Our conclusion is that recommendations for returning to activity following splenic injury are difficult to generalize and should be considered on a case-by-case basis. Time to healing and therefore recommendations for returning to activity are largely based on the severity of the injury. Making the decision that a patient can return to full activity is a difficult one. Several studies have suggested that follow-up imaging plays a very small role, if any, for determining whether a patient should be cleared and that this decision is one that should be made mostly from a clinical perspective (4–7).

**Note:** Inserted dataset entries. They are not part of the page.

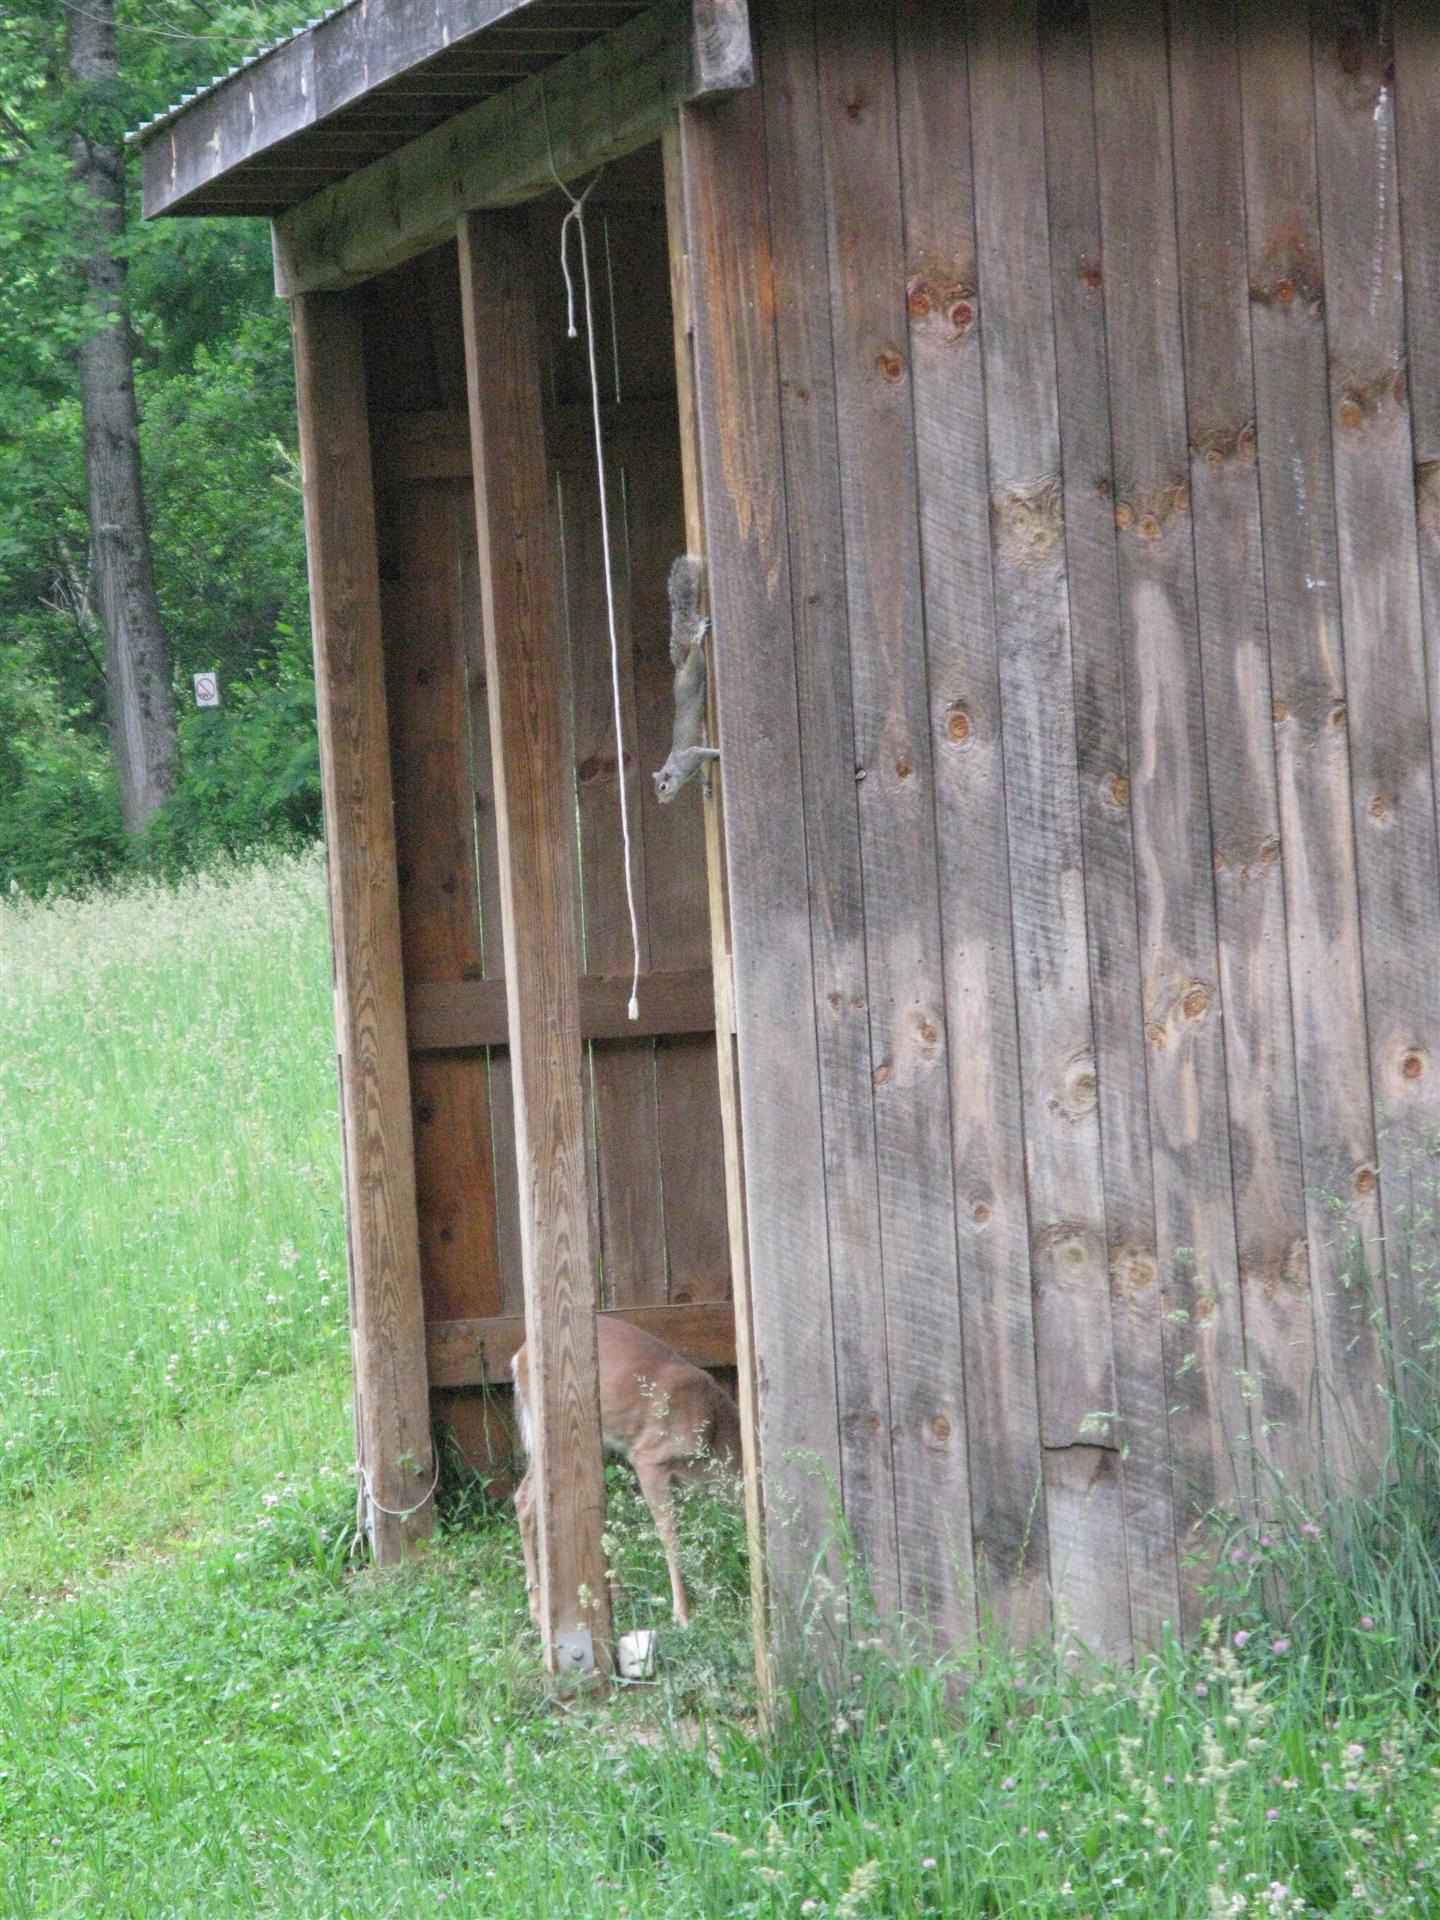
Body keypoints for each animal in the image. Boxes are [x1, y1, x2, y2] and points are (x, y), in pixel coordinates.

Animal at [511, 1316, 742, 1629]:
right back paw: (538, 1609)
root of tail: (519, 1357)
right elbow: (670, 1534)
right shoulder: (649, 1458)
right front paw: (682, 1613)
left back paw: (613, 1590)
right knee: (525, 1499)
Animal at [652, 554, 720, 805]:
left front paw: (719, 752)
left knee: (695, 651)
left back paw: (698, 636)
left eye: (663, 787)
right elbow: (701, 776)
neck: (678, 770)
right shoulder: (693, 769)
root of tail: (680, 669)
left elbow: (703, 753)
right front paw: (707, 787)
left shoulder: (691, 756)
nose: (661, 802)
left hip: (695, 670)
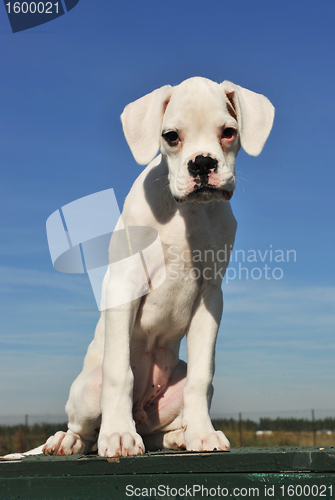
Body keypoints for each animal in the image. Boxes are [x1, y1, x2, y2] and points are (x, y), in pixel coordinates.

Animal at [43, 77, 274, 458]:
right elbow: (120, 372)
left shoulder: (210, 297)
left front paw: (202, 434)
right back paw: (70, 439)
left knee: (155, 430)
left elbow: (201, 376)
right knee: (86, 428)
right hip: (88, 392)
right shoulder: (123, 284)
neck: (187, 212)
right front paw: (119, 436)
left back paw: (178, 436)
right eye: (171, 136)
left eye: (229, 133)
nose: (202, 163)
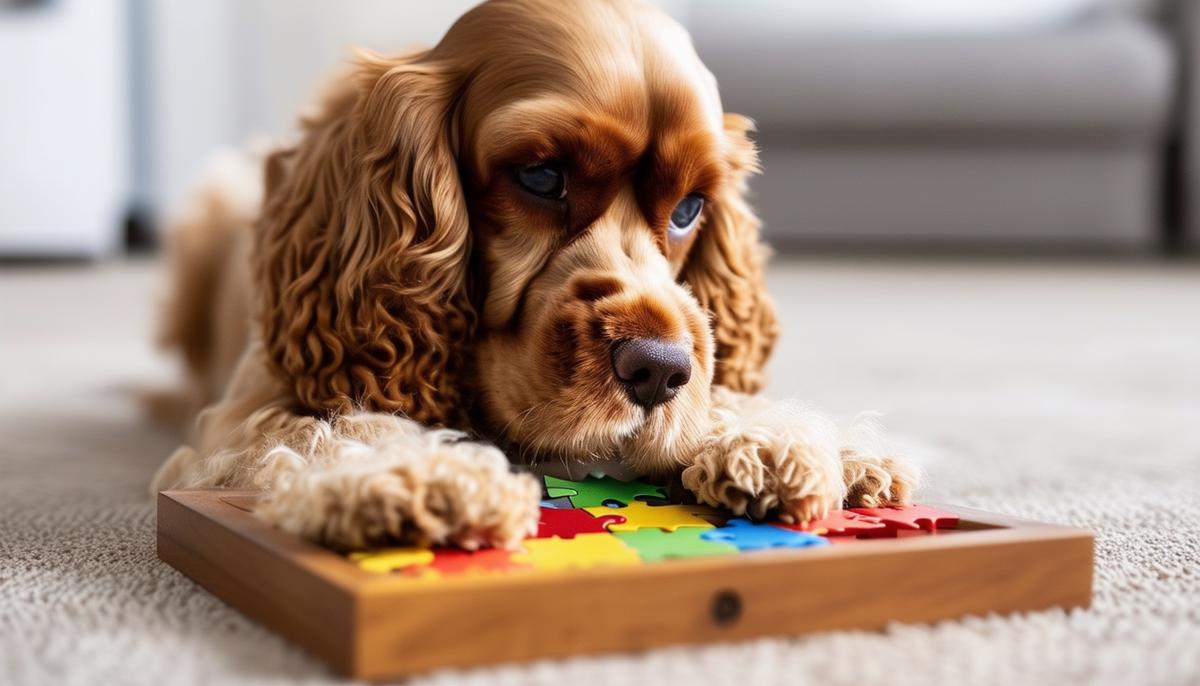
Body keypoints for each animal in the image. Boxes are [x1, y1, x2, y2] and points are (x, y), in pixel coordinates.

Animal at [152, 0, 916, 549]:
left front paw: (798, 443)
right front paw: (415, 474)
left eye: (690, 208)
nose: (658, 370)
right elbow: (324, 428)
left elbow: (723, 389)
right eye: (542, 176)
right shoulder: (243, 413)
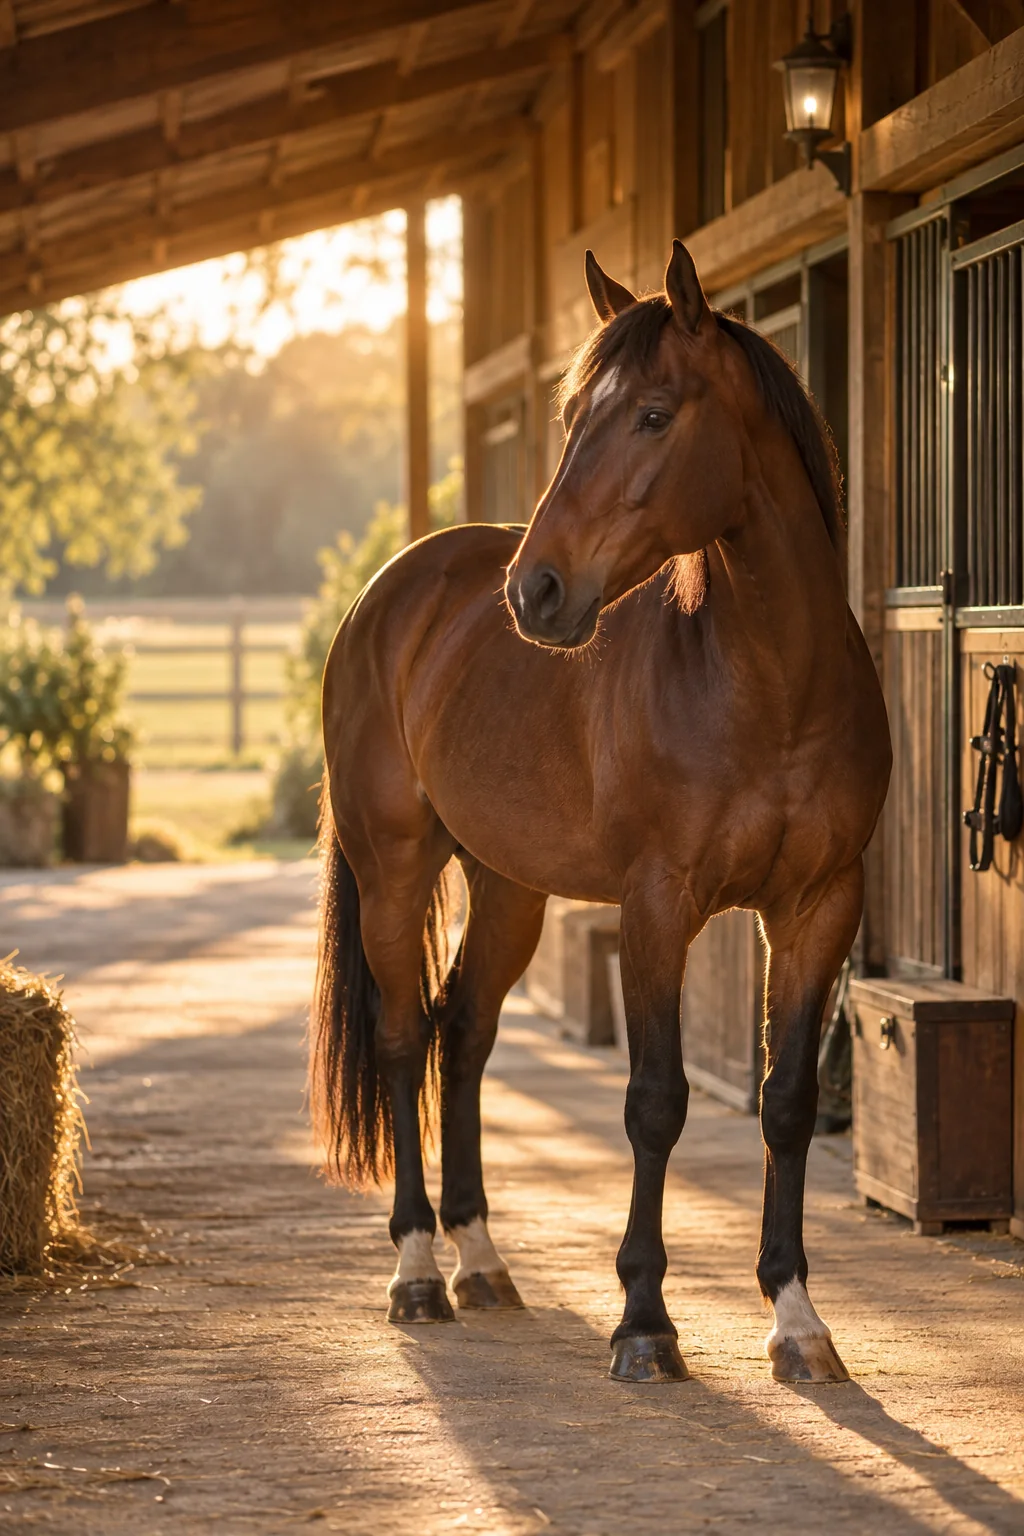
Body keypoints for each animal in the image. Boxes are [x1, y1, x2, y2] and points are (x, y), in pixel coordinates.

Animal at [312, 238, 891, 1385]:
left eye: (655, 415)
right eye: (575, 415)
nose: (535, 591)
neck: (773, 690)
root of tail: (384, 596)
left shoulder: (819, 909)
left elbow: (788, 1102)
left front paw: (798, 1320)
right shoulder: (657, 908)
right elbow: (655, 1101)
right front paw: (644, 1323)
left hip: (507, 889)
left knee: (464, 1032)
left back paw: (482, 1261)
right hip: (394, 870)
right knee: (404, 1039)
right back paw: (417, 1272)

However, those who have suggested this also have indicated that follow-up imaging should be more frequently used as the severity of injury increases and also for those who are at a greater risk of complications following splenic injury, and one study suggests that follow-up imaging is crucial to the decision (8).

Many great studies were evaluated during this literature review, but there is no doubt that more evidence is needed to ensure the very best guidelines for treating splenic injuries in athletes for the future. The athlete discussed in our case study was certainly treated in alignment with current recommendations, but as suggested above, decisions should be made on a case-by-case basis to determine the best need for each individual person. There is great value in evaluating the current literature to better understand what options are available. Proper diagnosis and treatment is vital to the long-term health of the athlete and to getting them back on the field in their respective sport.

The authors declare no conflict of interest and do not have any financial disclosures.